JOB ITEM >> In the data below, find each line carrying the string "controllati" and copy it out.

(Saved entries)
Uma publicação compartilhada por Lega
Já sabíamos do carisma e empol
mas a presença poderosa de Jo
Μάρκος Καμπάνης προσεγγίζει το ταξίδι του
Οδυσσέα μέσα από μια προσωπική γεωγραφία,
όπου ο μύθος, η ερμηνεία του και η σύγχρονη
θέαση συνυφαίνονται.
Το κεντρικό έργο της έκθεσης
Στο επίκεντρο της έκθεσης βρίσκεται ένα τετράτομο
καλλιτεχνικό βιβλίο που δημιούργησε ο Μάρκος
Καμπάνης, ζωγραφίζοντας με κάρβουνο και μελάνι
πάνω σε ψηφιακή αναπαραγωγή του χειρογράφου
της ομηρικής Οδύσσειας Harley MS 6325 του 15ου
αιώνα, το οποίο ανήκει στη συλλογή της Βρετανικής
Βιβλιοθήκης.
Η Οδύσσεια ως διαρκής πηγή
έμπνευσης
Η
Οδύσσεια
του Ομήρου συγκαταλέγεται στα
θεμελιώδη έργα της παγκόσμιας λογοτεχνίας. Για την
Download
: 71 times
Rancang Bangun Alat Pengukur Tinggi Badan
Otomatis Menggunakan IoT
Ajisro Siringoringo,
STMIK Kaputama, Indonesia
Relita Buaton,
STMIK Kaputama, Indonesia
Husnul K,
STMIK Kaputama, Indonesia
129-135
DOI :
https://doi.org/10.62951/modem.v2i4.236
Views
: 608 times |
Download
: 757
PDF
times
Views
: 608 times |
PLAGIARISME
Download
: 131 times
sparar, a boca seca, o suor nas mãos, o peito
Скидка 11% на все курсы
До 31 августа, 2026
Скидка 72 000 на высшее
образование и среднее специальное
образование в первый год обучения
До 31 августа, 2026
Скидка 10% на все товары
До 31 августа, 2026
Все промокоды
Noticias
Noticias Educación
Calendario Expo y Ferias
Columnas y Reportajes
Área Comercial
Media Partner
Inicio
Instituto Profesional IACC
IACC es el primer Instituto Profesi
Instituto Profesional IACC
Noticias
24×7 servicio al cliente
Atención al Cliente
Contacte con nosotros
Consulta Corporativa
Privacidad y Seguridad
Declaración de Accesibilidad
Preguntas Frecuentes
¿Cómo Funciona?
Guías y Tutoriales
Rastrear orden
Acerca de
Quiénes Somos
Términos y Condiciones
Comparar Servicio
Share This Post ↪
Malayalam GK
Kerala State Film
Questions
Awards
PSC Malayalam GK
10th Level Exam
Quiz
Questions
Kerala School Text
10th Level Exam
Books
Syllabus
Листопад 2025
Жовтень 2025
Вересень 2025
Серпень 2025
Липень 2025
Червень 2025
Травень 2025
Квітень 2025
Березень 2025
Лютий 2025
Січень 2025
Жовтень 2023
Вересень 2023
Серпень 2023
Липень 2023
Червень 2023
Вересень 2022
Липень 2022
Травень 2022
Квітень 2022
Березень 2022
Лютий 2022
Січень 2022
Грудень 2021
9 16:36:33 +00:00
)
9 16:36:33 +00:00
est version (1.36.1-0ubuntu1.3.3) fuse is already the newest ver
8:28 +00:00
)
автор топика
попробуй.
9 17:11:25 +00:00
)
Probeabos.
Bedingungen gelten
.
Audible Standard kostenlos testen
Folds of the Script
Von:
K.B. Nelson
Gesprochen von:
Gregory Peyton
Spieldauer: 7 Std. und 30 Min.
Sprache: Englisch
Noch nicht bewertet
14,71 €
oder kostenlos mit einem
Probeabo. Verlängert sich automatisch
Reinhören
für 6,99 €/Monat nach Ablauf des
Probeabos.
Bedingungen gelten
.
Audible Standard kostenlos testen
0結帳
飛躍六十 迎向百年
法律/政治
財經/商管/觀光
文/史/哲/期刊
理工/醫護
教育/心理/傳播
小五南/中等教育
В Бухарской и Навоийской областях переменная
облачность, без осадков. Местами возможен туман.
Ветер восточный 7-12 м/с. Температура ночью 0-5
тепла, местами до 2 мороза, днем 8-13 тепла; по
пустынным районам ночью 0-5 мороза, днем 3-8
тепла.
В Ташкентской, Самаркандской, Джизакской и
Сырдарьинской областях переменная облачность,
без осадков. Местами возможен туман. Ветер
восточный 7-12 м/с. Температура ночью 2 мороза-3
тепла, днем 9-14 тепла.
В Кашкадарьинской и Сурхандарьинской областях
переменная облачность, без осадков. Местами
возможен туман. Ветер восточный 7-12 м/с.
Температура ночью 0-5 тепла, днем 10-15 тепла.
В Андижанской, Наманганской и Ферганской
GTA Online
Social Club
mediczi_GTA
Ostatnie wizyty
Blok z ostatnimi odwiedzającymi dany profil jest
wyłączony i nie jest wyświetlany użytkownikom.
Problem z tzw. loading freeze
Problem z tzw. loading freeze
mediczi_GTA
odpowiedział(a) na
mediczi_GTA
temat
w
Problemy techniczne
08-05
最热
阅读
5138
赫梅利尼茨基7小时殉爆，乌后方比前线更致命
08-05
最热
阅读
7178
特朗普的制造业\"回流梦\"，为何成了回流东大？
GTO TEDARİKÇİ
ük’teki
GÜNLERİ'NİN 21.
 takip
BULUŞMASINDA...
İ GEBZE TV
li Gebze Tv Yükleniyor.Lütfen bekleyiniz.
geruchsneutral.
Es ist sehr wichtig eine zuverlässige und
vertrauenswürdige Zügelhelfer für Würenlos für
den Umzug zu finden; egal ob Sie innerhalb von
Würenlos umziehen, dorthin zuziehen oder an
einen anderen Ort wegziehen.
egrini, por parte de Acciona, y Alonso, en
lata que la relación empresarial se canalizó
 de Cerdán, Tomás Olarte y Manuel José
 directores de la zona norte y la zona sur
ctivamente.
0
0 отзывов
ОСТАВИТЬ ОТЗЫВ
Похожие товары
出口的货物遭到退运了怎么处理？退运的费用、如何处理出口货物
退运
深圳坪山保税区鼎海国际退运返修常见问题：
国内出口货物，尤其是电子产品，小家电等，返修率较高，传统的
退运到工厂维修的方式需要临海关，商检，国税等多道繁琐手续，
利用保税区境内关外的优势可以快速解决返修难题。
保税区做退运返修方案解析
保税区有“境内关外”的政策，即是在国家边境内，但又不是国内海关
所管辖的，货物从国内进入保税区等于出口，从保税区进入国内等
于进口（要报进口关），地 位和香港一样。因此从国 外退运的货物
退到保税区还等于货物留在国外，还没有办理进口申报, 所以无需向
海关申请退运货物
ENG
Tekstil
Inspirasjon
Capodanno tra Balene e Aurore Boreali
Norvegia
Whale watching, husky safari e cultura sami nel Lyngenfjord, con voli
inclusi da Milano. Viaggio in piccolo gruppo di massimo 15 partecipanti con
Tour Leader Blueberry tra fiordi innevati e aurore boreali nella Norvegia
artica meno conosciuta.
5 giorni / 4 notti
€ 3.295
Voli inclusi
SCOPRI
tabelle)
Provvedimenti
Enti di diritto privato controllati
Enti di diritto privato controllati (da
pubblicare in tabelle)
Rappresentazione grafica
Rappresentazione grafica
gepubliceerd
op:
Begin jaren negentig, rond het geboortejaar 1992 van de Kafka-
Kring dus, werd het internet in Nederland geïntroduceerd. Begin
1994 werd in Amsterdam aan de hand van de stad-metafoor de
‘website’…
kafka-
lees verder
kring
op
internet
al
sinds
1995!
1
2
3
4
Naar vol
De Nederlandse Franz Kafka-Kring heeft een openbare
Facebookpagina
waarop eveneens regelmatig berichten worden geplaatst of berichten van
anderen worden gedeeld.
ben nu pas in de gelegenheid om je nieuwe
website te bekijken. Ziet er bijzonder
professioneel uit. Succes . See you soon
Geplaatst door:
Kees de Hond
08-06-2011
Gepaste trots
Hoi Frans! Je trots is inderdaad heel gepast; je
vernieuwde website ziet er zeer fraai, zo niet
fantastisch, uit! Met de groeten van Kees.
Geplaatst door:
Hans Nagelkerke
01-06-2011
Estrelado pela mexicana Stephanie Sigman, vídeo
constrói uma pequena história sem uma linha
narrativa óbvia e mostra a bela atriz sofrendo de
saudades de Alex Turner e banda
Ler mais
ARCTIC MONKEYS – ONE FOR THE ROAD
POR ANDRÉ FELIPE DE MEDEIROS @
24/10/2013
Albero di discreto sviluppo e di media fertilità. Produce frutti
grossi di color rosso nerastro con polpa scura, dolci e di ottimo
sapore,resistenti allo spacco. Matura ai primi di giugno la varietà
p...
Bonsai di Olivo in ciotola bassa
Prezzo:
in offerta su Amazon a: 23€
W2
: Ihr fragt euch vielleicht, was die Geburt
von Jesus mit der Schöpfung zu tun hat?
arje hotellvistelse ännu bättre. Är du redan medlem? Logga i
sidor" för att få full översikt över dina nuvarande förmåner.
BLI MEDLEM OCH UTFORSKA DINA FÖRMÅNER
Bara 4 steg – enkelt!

SOLUTION >>
Enti di diritto privato controllati
Enti di diritto privato controllati (da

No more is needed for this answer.